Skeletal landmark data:
######

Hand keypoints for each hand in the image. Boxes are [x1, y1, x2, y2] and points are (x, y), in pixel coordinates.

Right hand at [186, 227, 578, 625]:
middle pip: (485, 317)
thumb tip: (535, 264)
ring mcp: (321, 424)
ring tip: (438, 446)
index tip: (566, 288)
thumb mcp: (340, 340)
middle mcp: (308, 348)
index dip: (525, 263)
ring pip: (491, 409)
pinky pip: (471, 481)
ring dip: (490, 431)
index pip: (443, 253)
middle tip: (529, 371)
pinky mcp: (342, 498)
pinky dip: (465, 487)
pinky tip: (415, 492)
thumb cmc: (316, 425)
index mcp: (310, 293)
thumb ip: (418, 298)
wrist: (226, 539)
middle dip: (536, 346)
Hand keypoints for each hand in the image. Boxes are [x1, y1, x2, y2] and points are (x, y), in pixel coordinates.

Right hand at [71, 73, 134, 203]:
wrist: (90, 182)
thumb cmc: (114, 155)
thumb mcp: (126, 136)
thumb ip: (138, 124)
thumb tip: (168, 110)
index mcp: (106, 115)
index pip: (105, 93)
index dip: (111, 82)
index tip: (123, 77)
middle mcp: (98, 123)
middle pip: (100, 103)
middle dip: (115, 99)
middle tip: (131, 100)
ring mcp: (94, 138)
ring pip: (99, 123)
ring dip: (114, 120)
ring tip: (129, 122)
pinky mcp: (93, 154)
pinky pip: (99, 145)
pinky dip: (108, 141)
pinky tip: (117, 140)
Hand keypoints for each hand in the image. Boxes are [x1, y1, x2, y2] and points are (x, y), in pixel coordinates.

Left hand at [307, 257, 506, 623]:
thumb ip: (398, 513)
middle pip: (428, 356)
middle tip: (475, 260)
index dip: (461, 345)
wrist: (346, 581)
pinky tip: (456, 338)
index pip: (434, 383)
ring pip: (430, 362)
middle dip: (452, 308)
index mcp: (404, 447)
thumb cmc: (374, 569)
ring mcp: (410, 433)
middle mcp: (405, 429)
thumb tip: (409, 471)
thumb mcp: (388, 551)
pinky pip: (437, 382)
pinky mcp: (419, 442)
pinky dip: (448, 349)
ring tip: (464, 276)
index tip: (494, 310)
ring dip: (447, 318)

######

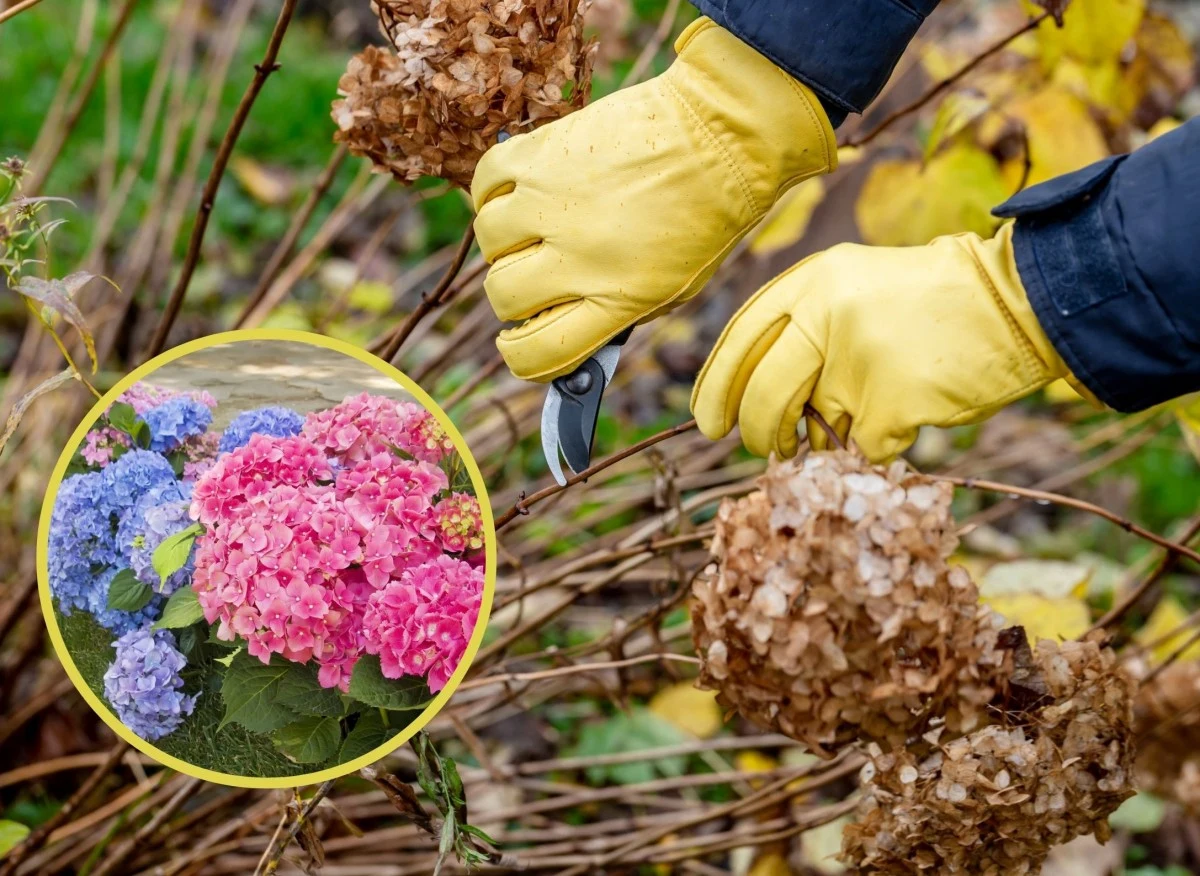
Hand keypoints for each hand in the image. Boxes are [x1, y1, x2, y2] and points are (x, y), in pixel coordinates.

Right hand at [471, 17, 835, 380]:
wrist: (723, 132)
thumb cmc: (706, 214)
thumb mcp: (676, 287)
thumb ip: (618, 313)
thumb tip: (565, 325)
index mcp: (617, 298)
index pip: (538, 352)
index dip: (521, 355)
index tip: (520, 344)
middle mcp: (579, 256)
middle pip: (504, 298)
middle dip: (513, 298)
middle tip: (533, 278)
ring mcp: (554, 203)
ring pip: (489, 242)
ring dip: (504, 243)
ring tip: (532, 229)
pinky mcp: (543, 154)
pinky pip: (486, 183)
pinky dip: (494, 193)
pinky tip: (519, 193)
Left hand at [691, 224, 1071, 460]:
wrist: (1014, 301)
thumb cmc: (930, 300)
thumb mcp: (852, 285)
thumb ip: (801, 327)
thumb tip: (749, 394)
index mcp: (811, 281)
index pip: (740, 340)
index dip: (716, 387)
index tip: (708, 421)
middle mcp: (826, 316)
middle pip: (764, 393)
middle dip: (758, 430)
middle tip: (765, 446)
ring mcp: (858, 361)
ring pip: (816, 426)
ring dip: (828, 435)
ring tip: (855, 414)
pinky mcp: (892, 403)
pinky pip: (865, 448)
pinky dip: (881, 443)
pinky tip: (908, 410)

######

- [Work to complete] Every line above from the line with "index dip: (716, 387)" to the line with "pinky tip: (908, 410)" is wanted, ends included; write them out exactly and add no other line.

- [Solution for this exercise]
index dip: (716, 387)
index tip: (708, 421)
middle mcp: (826, 316)
middle pip: (764, 393)
middle dip: (758, 430)
middle tip: (765, 446)
ring mcp: (858, 361)
ring pip: (816, 426)
ring dip: (828, 435)
ring tip: (855, 414)
pinky mcp: (892, 403)
pinky pip: (865, 448)
pinky dip: (881, 443)
pinky tip: (908, 410)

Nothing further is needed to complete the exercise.